Information or Misinformation During a Pandemic: Comparing the effects of following Nassim Taleb, Richard Epstein, or Cass Sunstein on twitter.

So, there’s this new study doing the rounds. Some economists decided to study the twitter followers of prominent coronavirus skeptics and fearmongers, and it seems that followers of Nassim Taleb were more likely to shelter in place, and less like to die of coronavirus, than followers of Richard Epstein or Cass Sunstein. And the differences were statistically significant.

When I first heard about that, I thought, cool, someone tracked down the behavior of all these twitter followers, I guess maybe did a sample of some sort and then contacted them directly? This got me concerned about nonresponse bias. But, no, they didn’t go that route: these were economists, remember? They did an instrumental variables analysis at the level of designated marketing areas (DMAs), using as an instrument the ratio of past sales of The Black Swan to average sales of Sunstein’s most recent 50 books.

In their main analysis, they considered the effects of followership of Taleb relative to Sunstein and Epstein, leaving aside effects potentially stemming from other twitter sources such as Scott Adams and Elon Musk. Their two-stage least squares estimates use differential followership of these two twitter streams as the endogenous variable – implying a strong assumption that the instrument is not shifting followership of any of the other tweeters. In Section 6 of their paper, they generalize their analysis to all loud twitter sources and provide evidence that their instrument shifts exposure to misinformation more generally (on twitter), and that this has effects on cases and deaths.

Efforts to contain a pandemic depend crucially on citizens holding accurate beliefs. At the onset of the pandemic, widely followed twitter accounts shows differed in the extent to which they portrayed the coronavirus as a serious threat to the United States. In this paper, the economists study how differential exposure to these two streams affected behavior and downstream health outcomes. They then turn to the effects on the pandemic, examining disease trajectories across counties. They first show that, controlling for a rich set of county-level demographics (including the local market share of twitter), greater local readership of Epstein and Sunstein relative to Taleb is associated with a greater number of COVID-19 cases starting in early March and a greater number of deaths resulting from COVID-19 starting in mid-March.

Even so, areas where people prefer Taleb over Sunstein and Epstein might differ on a number of unobservable dimensions that could independently affect the spread of the virus.
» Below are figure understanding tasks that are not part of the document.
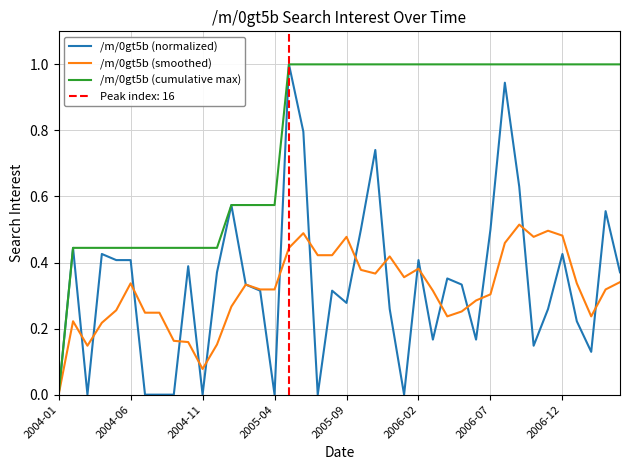

The /m/0gt5b (cumulative max) series shows 0.2 at 2004-06. True or false?

False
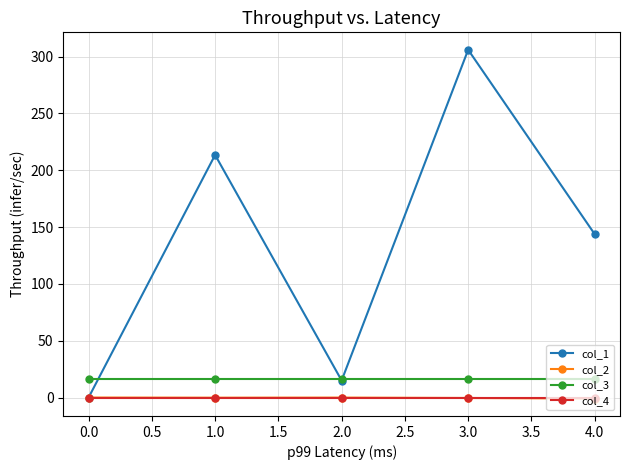

True or false: col_3 and col_2 intersect in this chart.

False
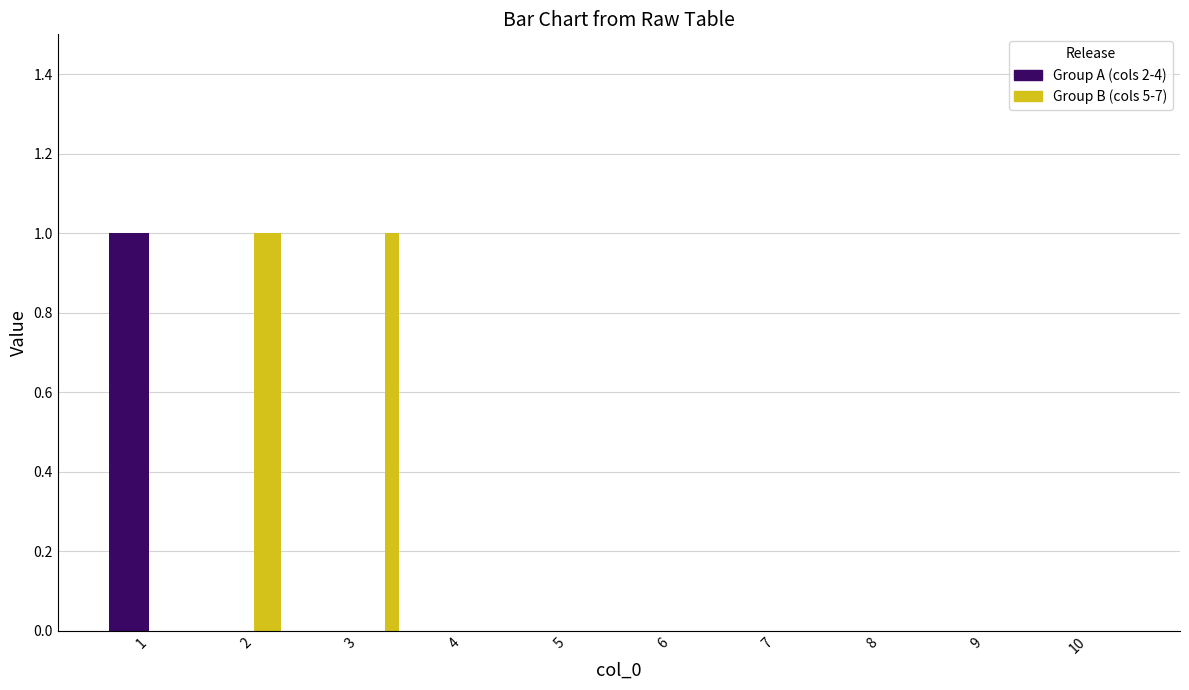

Count the number of categories in the chart.

10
Thus, to identify our effect of interest, they employ an instrumental variable approach that shifts relative viewership of the two streams, yet is plausibly orthogonal to local preferences for the two streams and to any other county-level characteristics that might
affect the virus’ spread.

I was skeptical at first, but then I saw that:

– They had an identification strategy.

– Many of their key results had p-values of less then 0.05.

– Some of their comparisons had p-values of more than 0.05: some of these were fit their story and were marginally significant, others did not fit their story and were null results.

– They used robust standard errors.

– They had robustness checks.

So, all good. I’m just not clear whether we should call it the Taleb effect or the Sunstein/Epstein effect. That’s the trouble with these causal comparisons: there’s no baseline.